The Center for Computing Sciences in Bowie, Maryland, was founded in 1985. Here IDA focuses the skills of some of the country’s leading computer scientists, engineers, and mathematicians to solve intelligence-related problems of importance to national security and on tackling problem sets of interest to the entire computational science world. CCS’s original mission – the development and use of high-end computing – has expanded over the years to reflect global political and technological changes.
Developing imaginative computational solutions employing novel digital technology is one of several long-term themes of work at CCS. The Center is equipped with an impressive variety of hardware and software. The latest developments in high-end computing are heavily used, and projects routinely challenge the capability of the most advanced architectures.

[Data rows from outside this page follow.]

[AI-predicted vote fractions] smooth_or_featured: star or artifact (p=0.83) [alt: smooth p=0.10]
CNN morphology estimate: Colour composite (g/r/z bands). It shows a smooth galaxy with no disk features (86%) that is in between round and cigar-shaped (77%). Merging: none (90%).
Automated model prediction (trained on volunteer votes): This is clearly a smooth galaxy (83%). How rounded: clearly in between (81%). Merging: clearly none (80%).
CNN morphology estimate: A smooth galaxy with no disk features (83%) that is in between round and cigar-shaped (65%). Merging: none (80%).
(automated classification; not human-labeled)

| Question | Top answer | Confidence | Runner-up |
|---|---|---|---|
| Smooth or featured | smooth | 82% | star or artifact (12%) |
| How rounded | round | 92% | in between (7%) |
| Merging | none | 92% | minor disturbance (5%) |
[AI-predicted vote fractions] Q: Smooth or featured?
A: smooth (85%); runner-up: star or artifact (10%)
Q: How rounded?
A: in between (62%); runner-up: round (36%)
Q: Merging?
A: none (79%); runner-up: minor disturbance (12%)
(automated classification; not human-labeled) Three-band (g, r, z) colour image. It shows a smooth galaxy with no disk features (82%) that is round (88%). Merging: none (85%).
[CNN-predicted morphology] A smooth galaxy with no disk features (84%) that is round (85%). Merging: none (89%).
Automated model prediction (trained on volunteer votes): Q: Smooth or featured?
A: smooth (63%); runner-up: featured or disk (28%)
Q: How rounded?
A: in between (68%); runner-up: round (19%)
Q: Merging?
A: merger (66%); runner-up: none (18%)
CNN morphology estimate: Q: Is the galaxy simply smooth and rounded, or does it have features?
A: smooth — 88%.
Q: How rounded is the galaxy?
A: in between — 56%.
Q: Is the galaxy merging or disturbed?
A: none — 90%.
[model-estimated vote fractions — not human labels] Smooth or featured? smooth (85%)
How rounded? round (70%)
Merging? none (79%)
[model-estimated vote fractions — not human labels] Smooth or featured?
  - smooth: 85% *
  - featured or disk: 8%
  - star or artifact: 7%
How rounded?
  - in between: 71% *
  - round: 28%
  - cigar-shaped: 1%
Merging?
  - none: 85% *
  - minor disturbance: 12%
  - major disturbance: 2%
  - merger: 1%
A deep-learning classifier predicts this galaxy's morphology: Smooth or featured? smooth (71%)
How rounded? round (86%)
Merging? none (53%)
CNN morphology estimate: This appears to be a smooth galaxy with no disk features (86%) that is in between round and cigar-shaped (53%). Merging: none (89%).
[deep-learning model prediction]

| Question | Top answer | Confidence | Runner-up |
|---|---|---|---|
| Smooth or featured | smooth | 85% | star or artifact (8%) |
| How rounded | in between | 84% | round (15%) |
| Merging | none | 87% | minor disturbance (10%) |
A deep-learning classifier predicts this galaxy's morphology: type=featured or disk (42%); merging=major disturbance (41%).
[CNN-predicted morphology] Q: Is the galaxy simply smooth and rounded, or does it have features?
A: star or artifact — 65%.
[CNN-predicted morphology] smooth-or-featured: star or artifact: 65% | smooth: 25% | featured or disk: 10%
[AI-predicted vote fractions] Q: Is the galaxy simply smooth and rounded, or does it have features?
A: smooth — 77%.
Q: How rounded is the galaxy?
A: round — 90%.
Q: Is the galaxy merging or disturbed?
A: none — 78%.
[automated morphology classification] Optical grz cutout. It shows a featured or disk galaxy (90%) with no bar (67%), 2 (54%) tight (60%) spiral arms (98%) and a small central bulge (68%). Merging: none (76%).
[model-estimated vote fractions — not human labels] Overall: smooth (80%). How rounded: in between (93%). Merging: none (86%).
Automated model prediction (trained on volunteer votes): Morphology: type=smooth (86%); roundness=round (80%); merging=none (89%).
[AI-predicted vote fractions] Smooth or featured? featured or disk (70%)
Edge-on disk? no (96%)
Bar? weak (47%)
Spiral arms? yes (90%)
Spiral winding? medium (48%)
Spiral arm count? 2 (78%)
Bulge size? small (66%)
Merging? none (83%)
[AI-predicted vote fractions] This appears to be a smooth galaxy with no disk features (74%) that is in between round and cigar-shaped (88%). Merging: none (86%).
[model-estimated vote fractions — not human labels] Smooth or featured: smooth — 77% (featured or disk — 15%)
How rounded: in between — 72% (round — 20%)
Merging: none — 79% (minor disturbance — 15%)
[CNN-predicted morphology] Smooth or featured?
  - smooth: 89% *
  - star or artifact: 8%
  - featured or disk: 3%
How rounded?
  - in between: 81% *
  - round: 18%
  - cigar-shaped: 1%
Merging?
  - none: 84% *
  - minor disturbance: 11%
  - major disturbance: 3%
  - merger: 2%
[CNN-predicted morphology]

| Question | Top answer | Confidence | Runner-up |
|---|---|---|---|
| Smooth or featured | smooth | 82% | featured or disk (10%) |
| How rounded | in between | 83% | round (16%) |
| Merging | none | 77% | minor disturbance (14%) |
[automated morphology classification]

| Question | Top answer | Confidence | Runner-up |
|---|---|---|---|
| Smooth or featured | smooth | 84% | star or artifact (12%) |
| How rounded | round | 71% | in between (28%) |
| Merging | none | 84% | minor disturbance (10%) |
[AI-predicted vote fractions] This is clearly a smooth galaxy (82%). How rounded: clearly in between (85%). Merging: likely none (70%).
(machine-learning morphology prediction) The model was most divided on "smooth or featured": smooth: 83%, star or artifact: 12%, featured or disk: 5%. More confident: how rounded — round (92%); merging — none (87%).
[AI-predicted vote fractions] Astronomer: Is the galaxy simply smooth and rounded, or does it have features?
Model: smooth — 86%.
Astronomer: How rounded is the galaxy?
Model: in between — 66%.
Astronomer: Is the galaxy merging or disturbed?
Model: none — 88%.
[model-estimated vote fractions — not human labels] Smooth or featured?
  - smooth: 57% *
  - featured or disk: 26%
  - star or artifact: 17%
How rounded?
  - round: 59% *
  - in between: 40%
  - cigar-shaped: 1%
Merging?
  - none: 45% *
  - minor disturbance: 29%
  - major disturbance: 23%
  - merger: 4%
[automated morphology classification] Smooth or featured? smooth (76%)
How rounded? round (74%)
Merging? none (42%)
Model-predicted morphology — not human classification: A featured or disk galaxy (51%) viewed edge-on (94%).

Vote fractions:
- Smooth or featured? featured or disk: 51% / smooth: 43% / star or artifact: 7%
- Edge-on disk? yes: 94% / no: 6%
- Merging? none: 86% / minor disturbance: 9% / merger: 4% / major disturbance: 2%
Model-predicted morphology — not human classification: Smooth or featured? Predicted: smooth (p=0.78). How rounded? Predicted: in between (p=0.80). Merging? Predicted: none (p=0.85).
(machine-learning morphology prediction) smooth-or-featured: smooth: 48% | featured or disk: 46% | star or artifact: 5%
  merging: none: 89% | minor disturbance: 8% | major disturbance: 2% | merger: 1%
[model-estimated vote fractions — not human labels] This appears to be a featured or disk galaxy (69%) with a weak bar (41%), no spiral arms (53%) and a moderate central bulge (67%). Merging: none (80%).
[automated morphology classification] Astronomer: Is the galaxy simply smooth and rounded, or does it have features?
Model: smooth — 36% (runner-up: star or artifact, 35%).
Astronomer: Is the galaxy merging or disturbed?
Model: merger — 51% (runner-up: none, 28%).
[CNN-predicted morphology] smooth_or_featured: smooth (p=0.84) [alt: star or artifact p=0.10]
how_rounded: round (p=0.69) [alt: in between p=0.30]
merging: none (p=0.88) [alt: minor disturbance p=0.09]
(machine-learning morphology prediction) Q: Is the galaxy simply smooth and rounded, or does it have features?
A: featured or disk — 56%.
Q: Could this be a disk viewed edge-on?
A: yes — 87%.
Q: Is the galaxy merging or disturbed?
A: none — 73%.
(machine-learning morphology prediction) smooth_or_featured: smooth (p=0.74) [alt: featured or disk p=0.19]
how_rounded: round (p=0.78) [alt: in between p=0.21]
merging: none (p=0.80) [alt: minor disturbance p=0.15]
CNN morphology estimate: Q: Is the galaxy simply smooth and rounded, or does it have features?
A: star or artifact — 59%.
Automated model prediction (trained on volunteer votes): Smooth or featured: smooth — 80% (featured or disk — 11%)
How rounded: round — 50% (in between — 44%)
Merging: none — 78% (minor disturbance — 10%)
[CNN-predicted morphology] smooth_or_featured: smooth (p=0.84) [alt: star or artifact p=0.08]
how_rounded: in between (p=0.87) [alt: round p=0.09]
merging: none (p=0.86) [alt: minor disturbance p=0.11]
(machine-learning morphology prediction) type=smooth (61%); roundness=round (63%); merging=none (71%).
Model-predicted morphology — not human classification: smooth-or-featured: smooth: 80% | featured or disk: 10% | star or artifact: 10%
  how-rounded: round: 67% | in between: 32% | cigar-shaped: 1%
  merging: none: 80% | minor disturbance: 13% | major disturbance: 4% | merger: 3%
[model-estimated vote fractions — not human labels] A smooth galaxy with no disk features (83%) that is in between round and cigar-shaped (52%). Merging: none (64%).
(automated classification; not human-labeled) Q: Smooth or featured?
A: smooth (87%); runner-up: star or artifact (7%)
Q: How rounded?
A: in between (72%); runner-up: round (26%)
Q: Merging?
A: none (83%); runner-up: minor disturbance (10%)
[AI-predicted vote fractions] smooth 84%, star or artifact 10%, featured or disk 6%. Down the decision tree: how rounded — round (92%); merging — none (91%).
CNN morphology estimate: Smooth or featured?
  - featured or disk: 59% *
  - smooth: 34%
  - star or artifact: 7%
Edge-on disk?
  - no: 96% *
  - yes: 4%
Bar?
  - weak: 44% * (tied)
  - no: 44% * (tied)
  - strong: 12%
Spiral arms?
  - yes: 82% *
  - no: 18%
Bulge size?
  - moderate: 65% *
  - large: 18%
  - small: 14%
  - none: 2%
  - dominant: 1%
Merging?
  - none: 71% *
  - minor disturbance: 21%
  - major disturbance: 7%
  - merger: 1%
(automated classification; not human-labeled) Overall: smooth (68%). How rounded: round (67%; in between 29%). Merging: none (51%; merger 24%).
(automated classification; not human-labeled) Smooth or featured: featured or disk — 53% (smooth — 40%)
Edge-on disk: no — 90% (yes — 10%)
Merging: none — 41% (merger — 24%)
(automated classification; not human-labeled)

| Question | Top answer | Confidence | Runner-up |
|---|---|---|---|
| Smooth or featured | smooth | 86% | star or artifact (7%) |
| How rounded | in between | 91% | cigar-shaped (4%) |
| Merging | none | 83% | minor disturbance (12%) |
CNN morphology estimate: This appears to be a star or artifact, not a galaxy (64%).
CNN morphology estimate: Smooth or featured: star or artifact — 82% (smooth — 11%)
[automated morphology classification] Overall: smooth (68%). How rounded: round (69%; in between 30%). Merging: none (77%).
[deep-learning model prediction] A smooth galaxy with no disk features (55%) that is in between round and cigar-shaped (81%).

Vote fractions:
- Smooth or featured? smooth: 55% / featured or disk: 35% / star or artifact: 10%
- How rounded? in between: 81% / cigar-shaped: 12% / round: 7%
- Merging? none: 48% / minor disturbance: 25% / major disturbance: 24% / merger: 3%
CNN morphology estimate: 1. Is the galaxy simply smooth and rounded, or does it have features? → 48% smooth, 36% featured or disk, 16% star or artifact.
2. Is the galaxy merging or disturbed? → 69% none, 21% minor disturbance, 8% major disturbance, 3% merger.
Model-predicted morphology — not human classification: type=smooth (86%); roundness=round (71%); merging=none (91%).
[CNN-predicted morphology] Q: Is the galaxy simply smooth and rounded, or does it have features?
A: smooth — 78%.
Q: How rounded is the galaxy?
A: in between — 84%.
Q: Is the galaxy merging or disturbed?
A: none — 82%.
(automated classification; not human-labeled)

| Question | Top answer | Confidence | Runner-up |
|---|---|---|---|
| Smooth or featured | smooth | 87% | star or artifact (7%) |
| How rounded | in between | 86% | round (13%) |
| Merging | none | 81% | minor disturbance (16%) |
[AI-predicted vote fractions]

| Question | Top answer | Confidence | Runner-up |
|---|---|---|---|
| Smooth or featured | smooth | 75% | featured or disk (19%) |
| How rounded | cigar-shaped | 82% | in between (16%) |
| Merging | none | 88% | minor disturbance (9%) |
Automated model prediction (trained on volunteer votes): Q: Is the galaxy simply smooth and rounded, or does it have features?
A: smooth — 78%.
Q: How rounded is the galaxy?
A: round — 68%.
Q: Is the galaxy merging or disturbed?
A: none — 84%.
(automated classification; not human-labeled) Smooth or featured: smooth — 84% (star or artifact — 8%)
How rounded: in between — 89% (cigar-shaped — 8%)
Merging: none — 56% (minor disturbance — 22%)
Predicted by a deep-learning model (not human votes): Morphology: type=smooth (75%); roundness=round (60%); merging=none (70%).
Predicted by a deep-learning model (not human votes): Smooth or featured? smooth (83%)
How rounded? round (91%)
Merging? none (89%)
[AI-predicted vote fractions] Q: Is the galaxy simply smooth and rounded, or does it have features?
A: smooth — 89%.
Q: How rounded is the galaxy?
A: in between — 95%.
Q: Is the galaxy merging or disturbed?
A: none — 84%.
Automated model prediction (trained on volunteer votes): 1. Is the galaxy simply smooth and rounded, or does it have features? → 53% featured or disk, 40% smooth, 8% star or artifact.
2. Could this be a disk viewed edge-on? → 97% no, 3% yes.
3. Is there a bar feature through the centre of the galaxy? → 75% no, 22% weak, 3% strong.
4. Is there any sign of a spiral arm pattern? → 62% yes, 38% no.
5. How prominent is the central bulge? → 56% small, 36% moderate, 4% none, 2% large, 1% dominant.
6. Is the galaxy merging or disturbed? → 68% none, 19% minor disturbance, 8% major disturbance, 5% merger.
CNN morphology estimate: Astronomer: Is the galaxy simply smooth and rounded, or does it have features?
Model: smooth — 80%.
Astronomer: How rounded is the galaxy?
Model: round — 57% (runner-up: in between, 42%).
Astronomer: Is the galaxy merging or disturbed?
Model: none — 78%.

In addition to high-performance computing for cryptography, IDA's work now includes cryptography itself, extensive projects in network security and related cyber issues, signal processing, and emerging algorithmic and mathematical techniques for analyzing extremely complex data sets.
This Center works closely with the National Security Agency (NSA) and with U.S. industry on the development of high-performance computing platforms – an effort that senior technology policymakers believe will require government research and development support. These platforms, aimed at meeting the specialized requirements of the most demanding national-security-related computations, will have to exceed the capabilities of even the most sophisticated computers available today. IDA is uniquely qualified help meet this challenge, because of its depth of experience in NSA’s most advanced computing problems; its history of sustained and vigorous dialog with many of the nation’s leading high-end computer makers; and its active collaborations with the Department of Energy’s Lawrence Livermore, Sandia, and Los Alamos national laboratories.
Researchers at the Center bring their backgrounds in computer science, computer architecture, electrical engineering, information theory, and all branches of mathematics and the sciences to work on difficult scientific problems – the solutions to which are vital to the nation's security.